Anti-whaling activist Pete Bethune, imprisoned in Japan, believes he will be found guilty and fears a lengthy jail sentence.

New Zealander Bethune, 42, is awaiting a trial on charges of trespass, causing injury, vandalism, carrying a knife and obstructing commercial activities.

He was arrested in February when he boarded Japanese whaling vessel Shonan Maru 2 in the Southern Ocean, hoping to make a citizen's arrest of its captain for allegedly ramming and sinking his ship.

The Ady Gil sank after colliding with the Shonan Maru 2 the previous month while it was harassing the whaling fleet.

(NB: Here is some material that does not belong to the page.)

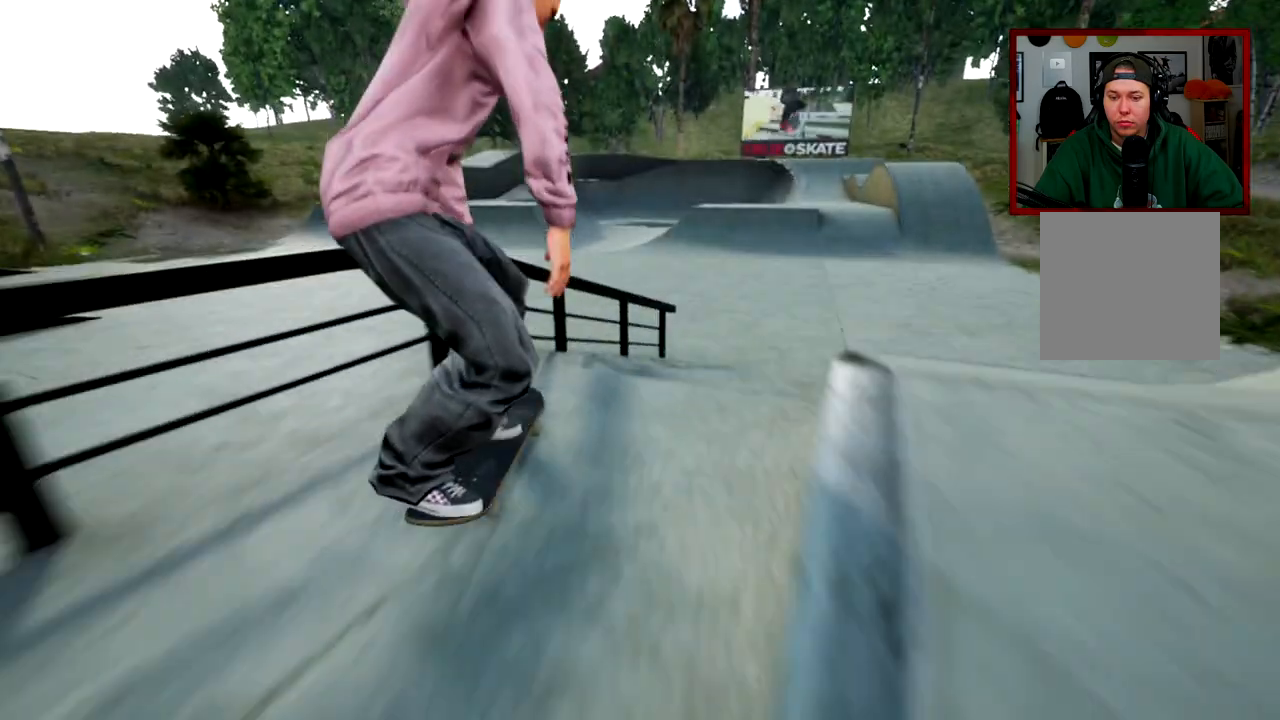
{"buttons": [], "left_stick": "center", "right_stick": "center", "events": [[100, "left_stick", "center"], [100, "right_stick", "down-left"], [200, "left_stick", "left"], [200, "right_stick", "center"], [300, "R1", "up"], [300, "left_stick", "center"], [333, "R2", "up"]]}
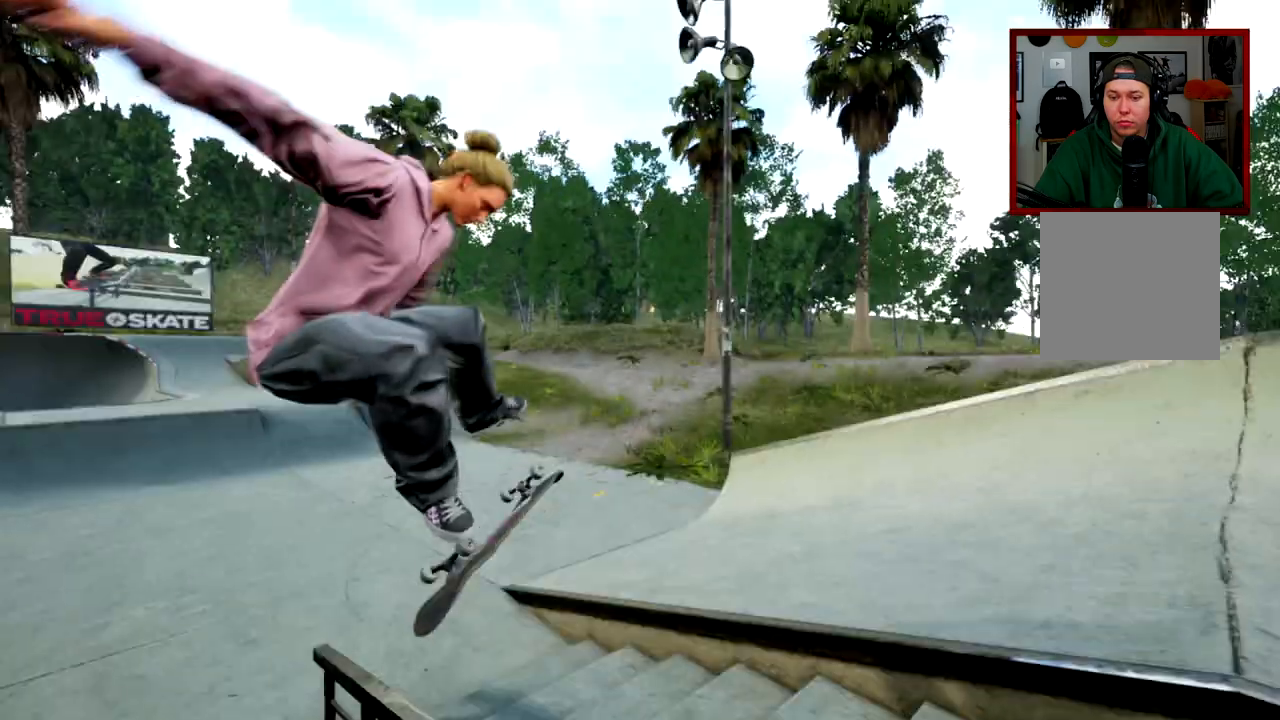
{"buttons": ["L2"], "left_stick": "center", "right_stick": "center"}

Bethune, who faces up to 15 years in jail, believes there is a 95 per cent chance he will be convicted at his trial, which starts on Thursday, and worries he will be sentenced to a long prison term, the Sunday Star-Times reported.

Speaking from the Tokyo Detention Centre, he said authorities have treated him like a terrorist or a "psychopathic killer."

Bethune had been taken back to the Shonan Maru to re-enact the boarding, accompanied by a security detail of more than 100 people, he said.

"I had a hood over me, like I'm a psychopathic killer. It was bizarre."

Bethune holds little hope of a suspended sentence and deportation to New Zealand.

However, he did have a message for Prime Minister John Key in the lead-up to an International Whaling Commission meeting next month to consider a proposal to allow limited commercial whaling.

"He'll betray us if he signs that and he'll go down in history as the man who brought whaling back," he said.

Meanwhile, his wife Sharyn revealed financial and personal pressures of her husband's long absences have caused the couple to separate.